§ Passage shown:
Monday, August 15, 2022

Syndrome K, Narrated by Ray Liotta

This particular virus really was fake news. That is why it was so heroic and ingenious. After the German occupation of Rome in 1943, until its Allied liberation, a handful of doctors and supporting staff maintained the secret “K” ward, where they sheltered Jews, who were supposedly suffering from a completely fictitious virus. Documentarian and film score composer Stephen Edwards chronicles their courageous efforts in Syndrome K, which releases tomorrow on VOD.

Fatebenefratelli Hospital was Catholic by affiliation and ownership title. Yet, the Jewish Dr. Vittorio Sacradoti made a professional home there before the Germans invaded and a literal home during the occupation. He also found sympathetic colleagues in the senior physician, Dr. Giovani Borromeo and Dr. Adriano Ossicini, who was already active in the anti-Fascist underground. Together, they devised the Syndrome K deception, as a means to shelter Jewish Italians, shrewdly exploiting the National Socialists’ phobic obsessions with disease and impurity.

They also harbored resistance figures on a short-term basis and provided communications support to the underground. Since they were literally owned by the Church, it is highly likely Pope Pious XII was aware to some extent of their activities, which he apparently approved, at least passively.

§ Extracted records:
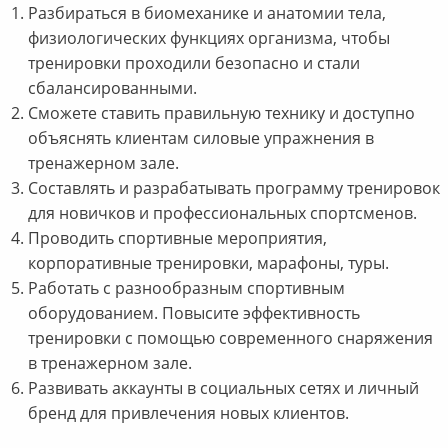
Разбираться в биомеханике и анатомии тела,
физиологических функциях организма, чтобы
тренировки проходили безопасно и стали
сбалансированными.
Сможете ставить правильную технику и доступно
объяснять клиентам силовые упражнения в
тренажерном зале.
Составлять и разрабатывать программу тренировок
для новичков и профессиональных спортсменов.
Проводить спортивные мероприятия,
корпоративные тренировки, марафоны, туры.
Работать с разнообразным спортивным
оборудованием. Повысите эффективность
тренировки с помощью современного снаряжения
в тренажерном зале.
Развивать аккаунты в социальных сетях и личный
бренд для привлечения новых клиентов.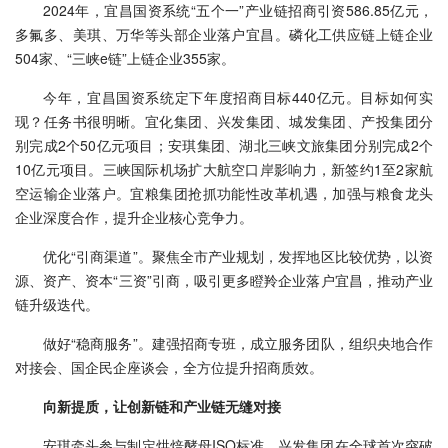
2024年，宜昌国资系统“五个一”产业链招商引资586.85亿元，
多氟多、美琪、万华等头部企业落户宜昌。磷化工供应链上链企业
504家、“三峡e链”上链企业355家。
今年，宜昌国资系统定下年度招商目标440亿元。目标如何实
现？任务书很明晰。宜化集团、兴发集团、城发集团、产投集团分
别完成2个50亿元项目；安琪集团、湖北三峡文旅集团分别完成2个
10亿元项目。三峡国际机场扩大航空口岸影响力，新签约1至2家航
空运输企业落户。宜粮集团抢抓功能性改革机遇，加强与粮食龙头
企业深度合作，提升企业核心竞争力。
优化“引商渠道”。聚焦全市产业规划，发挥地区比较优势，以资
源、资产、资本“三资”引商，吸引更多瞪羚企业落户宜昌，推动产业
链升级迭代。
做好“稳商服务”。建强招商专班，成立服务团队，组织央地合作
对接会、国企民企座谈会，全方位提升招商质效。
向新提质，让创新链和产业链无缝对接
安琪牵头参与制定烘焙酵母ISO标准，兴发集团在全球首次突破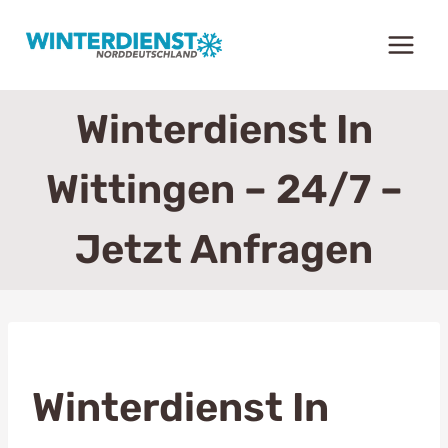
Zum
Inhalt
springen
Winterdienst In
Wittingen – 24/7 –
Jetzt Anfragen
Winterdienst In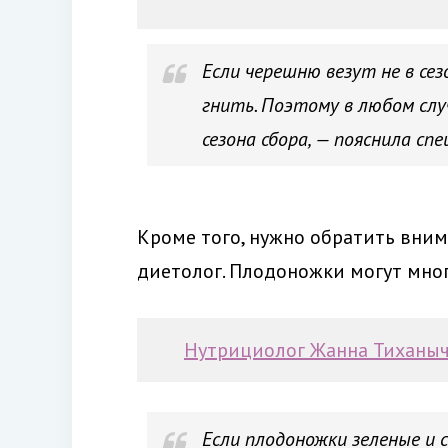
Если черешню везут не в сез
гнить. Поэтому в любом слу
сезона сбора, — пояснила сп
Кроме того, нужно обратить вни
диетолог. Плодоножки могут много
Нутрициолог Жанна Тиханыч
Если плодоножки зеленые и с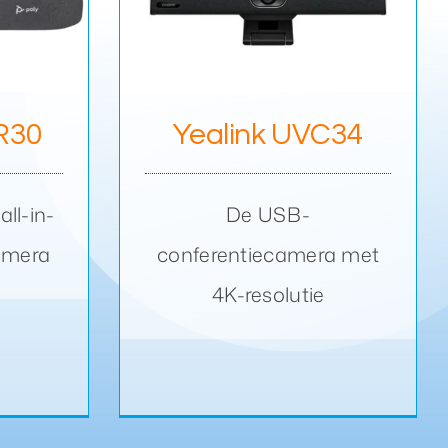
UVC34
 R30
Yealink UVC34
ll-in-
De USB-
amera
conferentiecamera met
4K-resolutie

§ Complete the following:
1: In the Syndrome K review, reproduce the passage from "They also harbored" up to and including "at least passively.", swapping "resistance figures" for "anti-Fascist partisans".
2: According to the Syndrome K review, what made an invented disease an effective way for the doctors to shelter Jewish Italians?
3: Continue the review of the Syndrome K documentary from where it stops.

§ Outputs for the tasks:
1:
They also harbored anti-Fascist partisans on a short-term basis and provided communications support to the underground. Since they were literally owned by the Church, it is highly likely Pope Pious XII was aware to some extent of their activities, which he apparently approved, at least passively.

2: The invented illness played on the National Socialists' phobic obsessions with disease and impurity. The doctors used those fears to shelter Jewish Italians in the secret "K" ward.

3:
In fact, Edwards devotes a good deal of time to analyzing the controversial Pope’s actions in response to Hitler and the Holocaust. Rather than attacking or defending, Edwards and his on-camera experts are surprisingly evenhanded. While the Pope still gets mixed-to-negative marks, the rank-and-file priests and nuns who sheltered Roman Jewry throughout the city get their due credit. As a result, this is a film that should really bring people together and inspire good fellowship.

To fully establish context, Edwards adeptly uses graphics that set the scene and illustrate the hospital’s strategic location, right across from the Jewish ghetto, on Tiber Island. He also conducted some invaluable interviews with Osscini (who survived into 2019) and Borromeo’s son, Pietro, supplementing with Sacradoti’s archival oral history, which directly addressed the secret Syndrome K operation. Plus, the late, great Ray Liotta narrates, with appropriate sensitivity and clarity.

Syndrome K
is a skillfully crafted documentary that explores a series of amazing historical events, in a thoughtful manner. The VOD-cut runs a mere hour in length, but there is a lot to learn from it. More people should have seen Edwards’ Requiem for My Mother when it dropped onto PBS outlets five years ago, but a film like Syndrome K should be thematically easier for stations to promote, so hopefully it will also reach Public Broadcasting sometime in the future. Regardless, Syndrome K is highly recommended when it releases tomorrow (8/16) on VOD.